Priya stopped in her tracks like she'd just been force-quit. Her feathers fluffed on instinct.
"…Excuse me?"
Anon finally turned to look at her — calm, analytical, like she was a malfunctioning appliance. A toaster of opinions.
"You're very loud," he said. "Even when you're silent."
Priya's wings twitched. Loud? Loud?!
"Oh I'm loud? Sorry, would you prefer if I just rolled over and started licking your boots like your kind made dinosaurs do in the past with your evil raider murder vikings??"
Anon squinted slightly. "…Boot licking wasn't historically part of Viking warfare."
"That's not the point!"
He shrugged. "Either way. No. I wouldn't prefer that. That'd be weird."
The hallway parted briefly as a massive allosaur in a letterman jacket stomped by, slamming a freshman mammal against the lockers with casual disinterest. Somewhere down the hall, the intercom crackled with a bored voice:
"Reminder to students: Please refrain from eating classmates in the hallways — carnivores may only consume prey in designated zones. The nurse's office is still recovering from this morning tail-biting incident. That means you, Raptor Squad."

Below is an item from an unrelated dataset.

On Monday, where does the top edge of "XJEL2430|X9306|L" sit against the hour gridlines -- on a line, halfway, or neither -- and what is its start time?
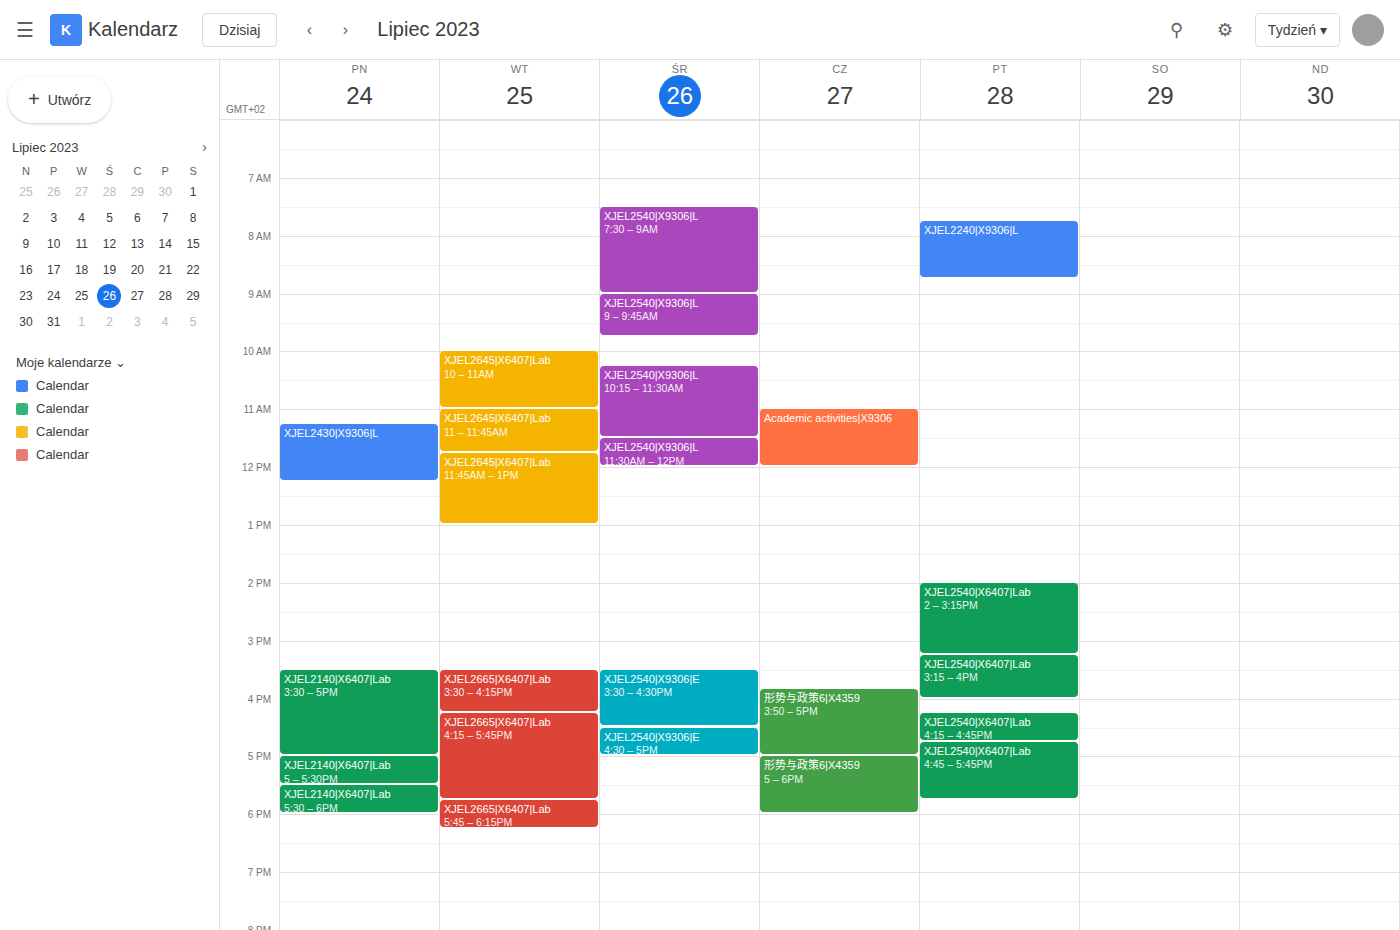
11:15 -- neither: a quarter of the way from the 11:00 line to the 12:00 line.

Background laughter. A locker door slammed shut. Someone yelled "Fight behind the vending machines at lunch!"
Priya exhaled sharply.
"Okay. Fine. Ground rules," she said, pointing a claw at his chest. "We are not friends. Don't talk to me unless I talk first, don't walk in front of me, don't walk behind me either because I'll think you're trying to bite me. And don't stare at my wings."
"I'm not," he said.
"You were."
"You don't get it," she said finally, her voice cracking like glass. "This whole place? They already look at me like I'm a joke, like I don't even belong here. And then you come walking in with your dumb monkeyness, looking like you don't even care that you're surrounded by creatures who could eat you alive in half a second—"
"They won't," Anon interrupted, flat as ever.
Priya stopped mid-rant. "…Excuse me?"
"They won't eat me," he repeated, glancing at her like she was the one being naïve. His eyes were cool, steady, that strange green-blue ringed with yellow like some reptile mimicry, but no heat behind them, just…cold calculation. "Not because they like me. Not because I'm safe. But because everyone here knows that if you eat a human, you're on every list the second your stomach acid touches bone. Dinosaurs get away with killing each other. They don't get away with killing us." he said rather ominously.
Priya stared at him. For once she didn't have a snarky comeback lined up.
And that unsettled her more than if he'd screamed in her face.
(What the hell is his deal? He talks like he's seen it happen. Like he knows where the invisible lines are drawn, by animal nature.)
"…You're creepy," she muttered, wings folding closer around her like armor. "Like, actually creepy. You don't blink enough. You talk like a corpse. And if my mom wasn't the biggest idiot on the planet, I'd ditch you right now."
Anon shoved his hands deeper into his pockets, gaze still forward, unreadable. "Then why haven't you?"
Priya's jaw clenched. No answer came out.